She also loves photographing electrical devices. When Santa Fe Community College and the University of New Mexico announced last September they were launching a Bachelor of Fine Arts program, she enrolled immediately.

Reinhold hardly could have anticipated the logistical maelstrom that lay ahead. Enrollment has been anemic, with only five students currently signed up for the BFA program. As a result, classes have been cancelled, leading to poor morale among students and an uncertain future for the program.

“We are struggling to find students, to get this off its feet,” Reinhold says. “It’s very difficult.”

Representatives from both schools acknowledge the BFA program is suffering.

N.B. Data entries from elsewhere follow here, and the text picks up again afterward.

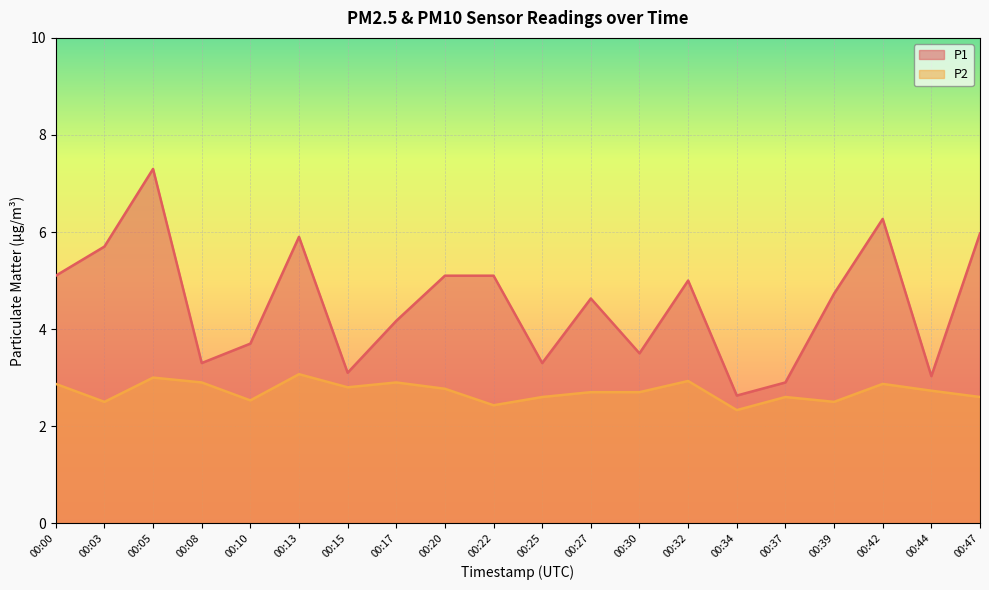

What is the average value of the P2 series?

2.7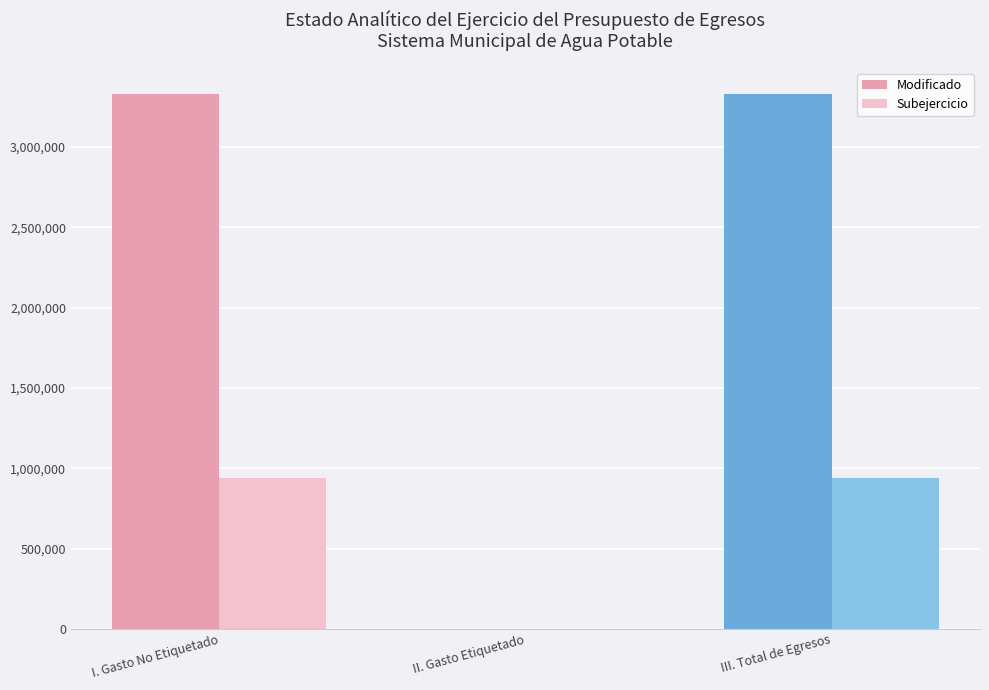

What is the approximate value of Subejercicio at III. Total de Egresos?

937970.2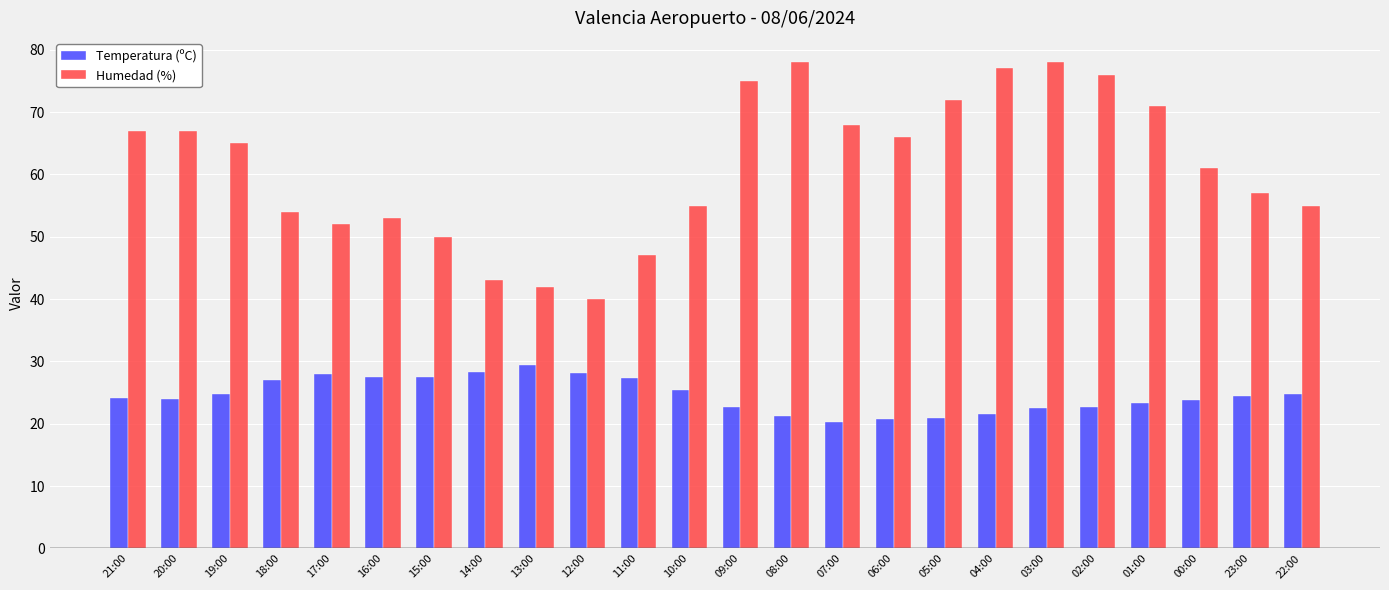

What position from the left is 05:00?

17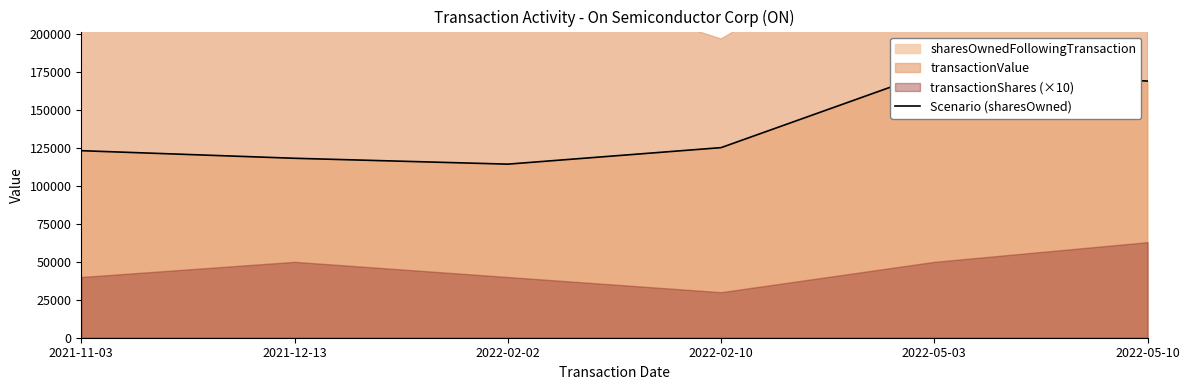

Where does the data first go above 125213?

2022-05-03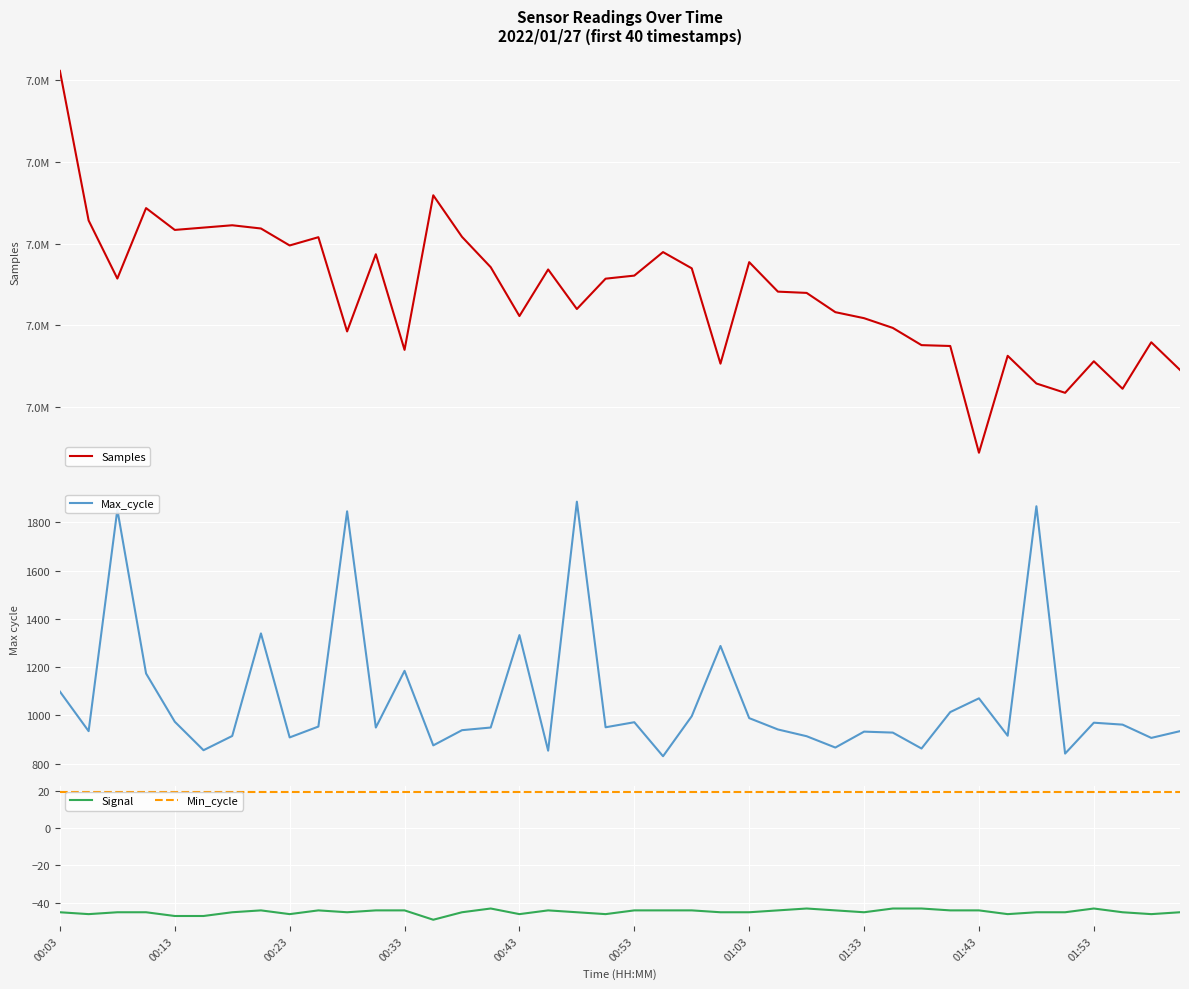

What is the lowest value of the Signal series?

-49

Bruno Bornet, interim dean of the Fine Arts Department at Santa Fe Community College, says the program began, in part, to accommodate associate degree students who want four-year degrees but not 50-mile commutes to Albuquerque.

“We have some of the finest [art] facilities in the entire state,” Bornet tells SFR. “Why should we not bring the program here?”

John Cornish, director of program operations for UNM’s Extended University Distance Education Programs and Services, says those commute-weary students Bornet described have not materialized.

As a result, the Extended University, which coordinates UNM’s distance education programs, is taking a hard look at the program’s viability. Cornish’s organization is self-supported by satellite campus students’ tuition.

Cornish says 13 students are needed to make an undergraduate class worthwhile for the school. “That number means we’ll pretty much break even,” he says.

Instead, low enrollment numbers led UNM to cancel three of four classes last spring, leaving a sole photography class available for BFA students.

Reinhold took that class, but the lack of other offerings put her in a bind. In order for her to receive financial aid, she had to be a full-time student. So she supplemented the photography class with other courses at the Institute of American Indian Arts. “It’s very tricky,” she says, when “you’re at the beginning of the semester and suddenly classes are being canceled.”

Reinhold’s liaison at UNM, Manager of Enrollment Services Carmen Lujan, points to one factor that may discourage students from applying to the BFA program: money. A three-credit hour course at SFCC costs between

$150

and

$175

, whereas UNM charges around

$600

.

The jump in tuition, Lujan says, “is very discouraging,” though there is nothing she or Cornish can do about it.

“It’s not like we’re some sort of a retail business who might initiate a sale,” Cornish says.

The BFA program’s relative anonymity has also been a factor. Word-of-mouth has been the best recruitment tool, according to Cornish.

But SFCC photography instructor Andre Ruesch believes the schools have done too little to promote the program.

“A lack of advertising has been a big problem,” he tells SFR, also noting that Albuquerque students, eligible to enroll on the Santa Fe campus, have yet to materialize.

Nonetheless, Ruesch remains hopeful. “The fine arts faculty here is excited and we’re qualified to teach… the big problem is, people just aren’t aware of it.”

Reinhold concurs. She describes the BFA program as “a grand thing,” adding: “We have this gorgeous campus at the community college…I would expect this campus to be filled with students.”